_Bereitgestellter Text_
======

Interview mit dem Präsidenten des Kieler Weltwirtschaftsinstituts
"Wir müssen den Schwächsten in der Gesellschaft bessere Angebote machen"
Der Ökonom Moritz Schularick ist Präsident des bedeutenden Kieler Weltwirtschaftsinstituts und forscht auch zu ökonomischer Ungleichheit. Im Exklusivinterview mit HEMPELS spricht er über eine gerechtere Verteilung von Reichtum und Vermögen, warum er eine Erbschaftssteuer für richtig hält und dass die Transformation des Klimawandels keine sozialen Schieflagen verursachen darf. Und darüber, was er von der Politik für die nächsten Jahre erwartet.

Ein Wintervormittag im Kieler Institut für Weltwirtschaft, für gewöhnlich bietet sich von hier ein offener Blick auf die Förde, an diesem Morgen sind nur Nebelhörner vorbeifahrender Schiffe zu vernehmen. Auf dem Konferenztisch steht neben einem Keksteller und Mineralwasser auch Kaffee aus fair gehandelten Bohnen. "Bedienen Sie sich gerne", sagt Institutspräsident Schularick zur Begrüßung. Na, dann mal los mit den Fragen.

Herr Professor Schularick, Deutschland ist ein reiches Land. Wie ließe sich dieser Reichtum gerechter verteilen?

======

_Bereitgestellte Angaben_
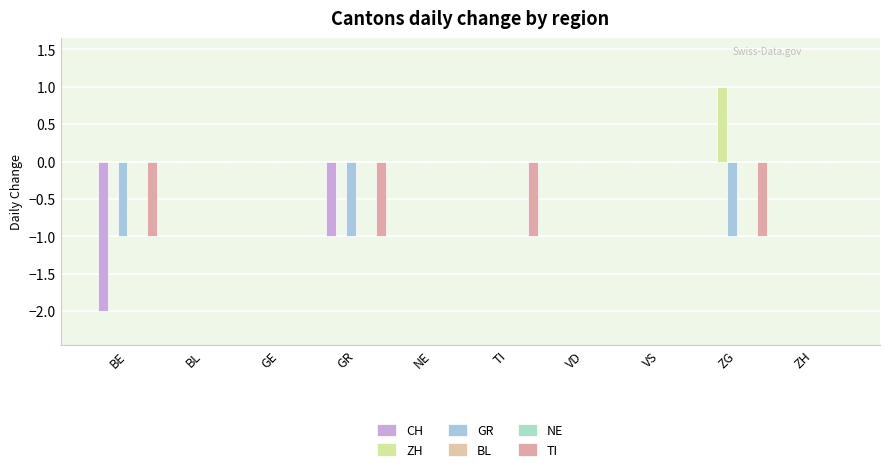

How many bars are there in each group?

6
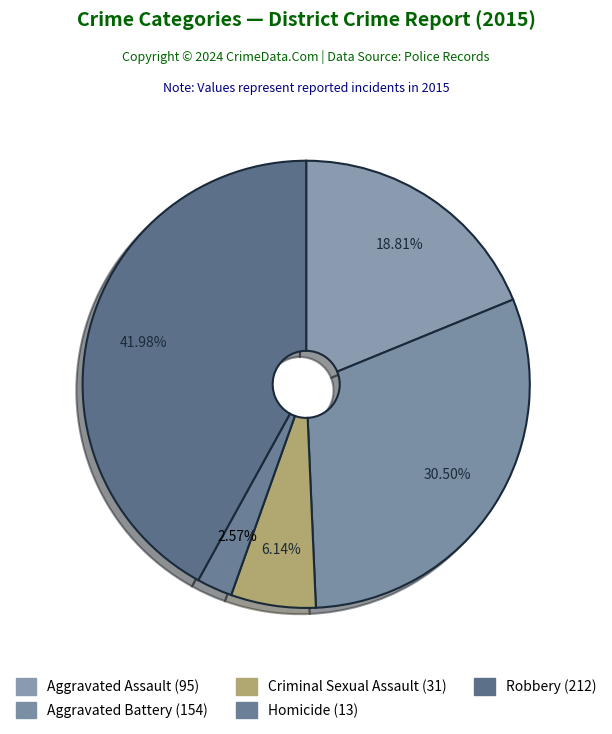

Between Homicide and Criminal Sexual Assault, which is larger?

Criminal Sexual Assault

======

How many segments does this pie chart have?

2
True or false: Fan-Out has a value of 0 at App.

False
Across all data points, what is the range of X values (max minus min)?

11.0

======

_Gelesenes anwenden_
A - Prüfe, ob die folgenden Aussagen mit dem Interview übereinstimmen, und antworte jeweils mit Ja oder Nein samt den entscheidenden Worten aus dem Text als wörtlichem Zitat: (i) Moritz Schularick ist Präsident des Kieler Weltwirtschaftsinstituts. (ii) Am Morgen des Gesprächs bot sich ein offener Blick auf die Förde. (iii) Auf dem Konferenztisch steht Kaffee aus fair gehandelten Bohnen.
B - Zitiere aus dem Interview die Stelle von „Interview mit dem“ bis „nächsten Jahre erwartet.“.
Die Einträge spielen hierfür keine Rolle.

_Lösungen zur Übung_
A -
(i) Ja – „Der Ökonom Moritz Schularick ist Präsident des bedeutenden Kieler Weltwirtschaftsinstituts“
(ii) Nein – „für gewöhnlich bietet sich von hier ein offener Blick auf die Förde, an diesem Morgen sind nur Nebelhörner vorbeifahrender Schiffe zu vernehmen“
(iii) Ja – „Auf dem Konferenztisch steht neben einem Keksteller und Mineralwasser auch Kaffee aus fair gehandelten Bohnen“

B -
Interview mit dem Präsidenten des Kieler Weltwirtschaftsinstituts
"Wir müssen den Schwächsten in der Gesellschaft bessere Angebote machen"
Der Ökonom Moritz Schularick ist Präsident des bedeutenden Kieler Weltwirtschaftsinstituts und forscht auch zu ökonomischer Ungleichheit. Im Exklusivinterview mit HEMPELS spricht er über eine gerechtere Verteilung von Reichtum und Vermögen, warum er eine Erbschaftssteuer für richtig hält und dass die Transformation des Klimawandels keine sozialen Schieflagen verursachen darf. Und darüber, was er von der Politik für die nächsten Jahre erwartet.